312 Views Asked by At

I'm having issues updating rsparkling to work with Sparkling Water 2.2 and Spark 2.2. Everything worked with previous versions (<2.1).

I have installed the rsparkling version R package that comes with the latest Sparkling Water 2.2 binaries (as per https://h2o-release.s3.amazonaws.com/sparkling-water/rel-2.2/0/index.html), and set the sparkling water version to the install location (i.e. options(rsparkling.sparklingwater.location = "/Users/me/sparkling-water-2.2.0/")).

I can now connect to my cluster, but get error

java.lang.ClassNotFoundException: org.apache.spark.h2o.H2OContext

I think this may have to do with the h2o version I am using - 3.14.0.2 which is the version recommended in the install page.

Does anyone know which version of h2o sparkling water 2.2 works with? The rsparkling documentation (https://github.com/h2oai/rsparkling) is not updated to 2.2. Could this error be the result of something else?
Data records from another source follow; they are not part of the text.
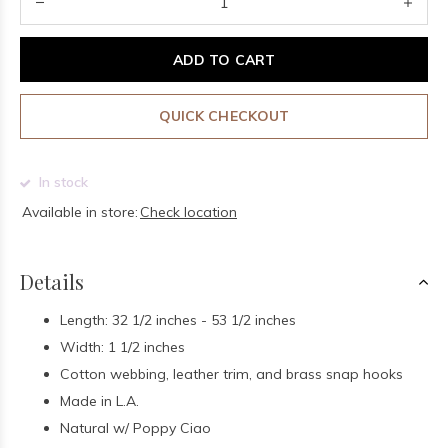
ADD TO CART
QUICK CHECKOUT
In stock
Available in store:
Check location
Details
Length: 32 1/2 inches - 53 1/2 inches
Width: 1 1/2 inches
Cotton webbing, leather trim, and brass snap hooks
Made in L.A.
Natural w/ Poppy Ciao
I am connecting to a standalone spark cluster, and my setup is:

Cluster/local Spark version: 2.2
R: 3.4.2
RStudio: 1.0.153
Sparklyr: 0.6.2
h2o: 3.14.0.2
rsparkling: 2.1
2

There are 2 best solutions below

0
On

Maybe you don't have correctly install all the dependancies for spark, h2o and Rstudio. I have this issue, and by following the doc I notice that I have not all the package.

This is how I fix the issue for me, following the doc here

Make sure you have devtools installed, in Rstudio run this command: install.packages('devtools').

Then: library(devtools) devtools::install_github("h2oai/rsparkling", ref = "master")

Hope this could hepl you.

0
On

I have met the same problem and I have solved that from aligning h2o and sparkling-water versions.

  1. https://github.com/h2oai/rsparkling shows a version matching table. Since your h2o is 3.14.0.2, the backend spark should be 2.2.0.
  2. https://h2o-release.s3.amazonaws.com/sparkling-water/rel-2.2/2/index.html have three lines below the download link which indicates the specified version which sparkling water is built on. For example, Sparkling water 2.2.2 matches H2O 3.14.0.7. Here is the key problem: if you use H2O 3.14.0.6 with Sparkling water 2.2.2, or H2O 3.14.0.7 with Sparkling water 2.2.1, your error will be raised.
  3. carefully read these information and select your download solution (choose exactly matched version between sparkling water and H2O, and Spark).

Here is a solution:

Cluster/local Spark version: 2.2 R: 3.4.2 RStudio: 1.0.153 Sparklyr: 0.6.2 h2o: 3.14.0.2 sparkling water 2.2.0, download from https://h2o-release.s3.amazonaws.com/sparkling-water/rel-2.2/0/index.html

## sparkling water 2.2.0
options(rsparkling.sparklingwater.version = "2.2.0")
options(rsparkling.sparklingwater.location = "/opt/sparkling-water-2.2.0")
library(rsparkling) 

## spark version 2.2.0
sc <- spark_connect(master = "local", version = "2.2.0")

## connect succeed!
h2o_context(sc)